Shortly after my mom finished her first quilt she decided that it would be fun to have a mother/daughters quilting project. We were all going to make the sampler quilt in this book.
This was new to me, because as the youngest she was not going to let me use her sewing machine until I took a sewing class in school. She bought lots of fabric in different color ways and we got started. This is my first block.
I just love the note that is still attached with two pins after all these years.
We decided that if we used all the colors in every block that it would be really busy. So we narrowed down the colors and selected the ones we wanted to use. My quilt was going to be in pinks, greens, and blues. (My favorite colors at the time.) This is a redo of my first block called Roman Square in the colors I selected.
We went through the blocks together. Mom cut the fabrics for me and I sewed them together. This is the fence rail.
This is the log cabin.
Here is the double nine patch.
I loved it! I just had a hard time waiting for the next block to be made. This is what it looked like when I tried to cut and sew by myself.

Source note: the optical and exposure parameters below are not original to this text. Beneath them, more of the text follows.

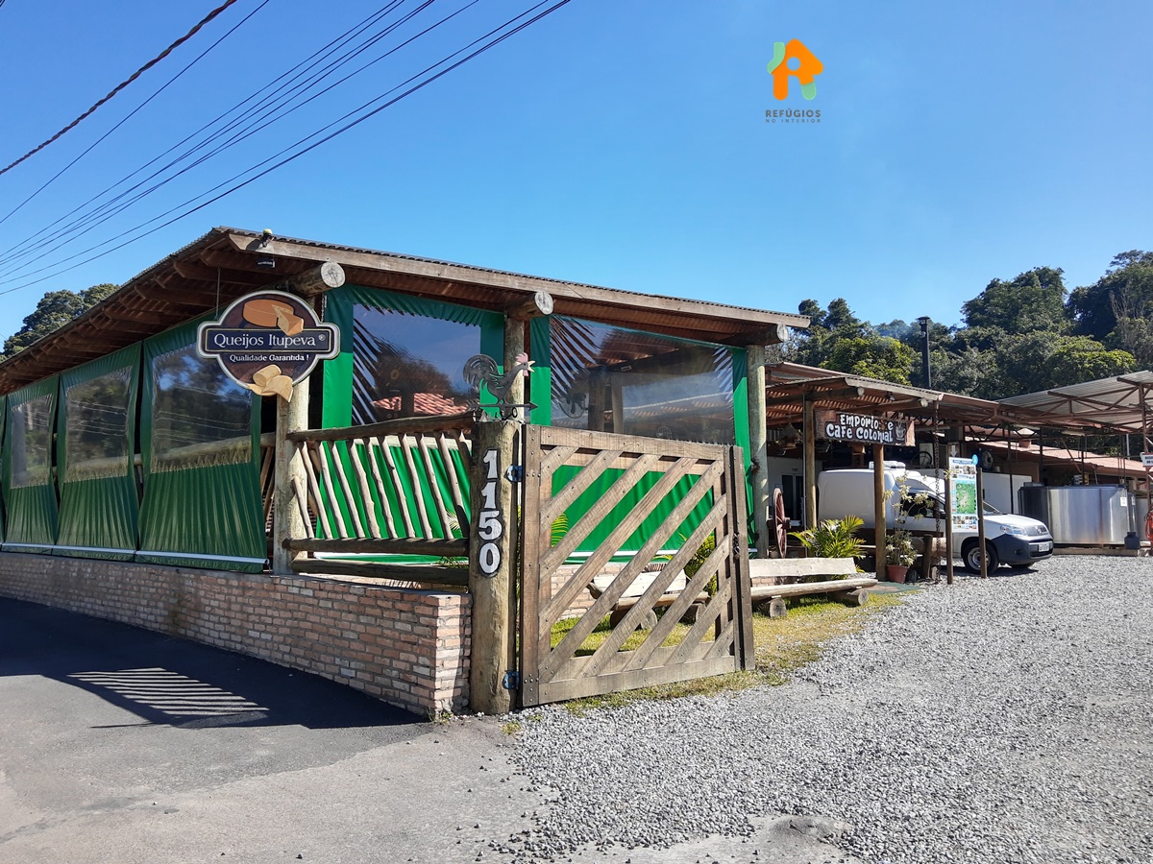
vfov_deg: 53.1
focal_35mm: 26
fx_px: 866
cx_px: 576
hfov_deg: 67.3
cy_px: 432
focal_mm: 3.95
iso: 50
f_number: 1.8
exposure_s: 1/1193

In case you didn't know, it was not meant to be wonky with the stitches showing in places. ;)
This is my second attempt at the smaller log cabin (with Mom's help)... Not much better.
So how did this change my life? Let me explain...
I was about 11 years old and the young girls in my ward were having a talent night. I was discouraged and my mom was trying to help. (I think we all know what girls are like at that age.)
She said, "You could play the piano."
I replied, "No, Mary plays better than me."
She said, "You could do a dance."
I replied, "No, Kim dances better than me."
She added, "You could sing a song."
Again I replied, "No, Tanya sings better than me." (Are you seeing a pattern here?)
My exasperated mother then tried, "You could display your quilt blocks."
I stopped, thought, and then said, "Okay."
We displayed my blocks on a solid like this. It was meant to be my sashing.
I am sure my mom was just relieved to have this drama solved, yet it was a huge turning point in my life. I stopped comparing myself to the other girls (almost completely).
The icing on the cake was when all the other girls were so impressed and asked in awe, "Jasmine, you made this?"
Honestly, these blocks are still just that--blocks. Yet I consider them finished and not an extremely old UFO. Let's face it, they are awful. They are not square or the size they should be. They were ironed rather than pressed...
At one point I was going to get rid of them. My mother said I should keep them because someday my daughters (um... daughters?) would like to see that I was not always so good at quilting.
I actually have shown them to others frequently when I am teaching beginning quilting to friends and youth. They make a great example for what not to do! But maybe someday I will do something with the better ones...
Do you think I should use them, or continue to leave them be?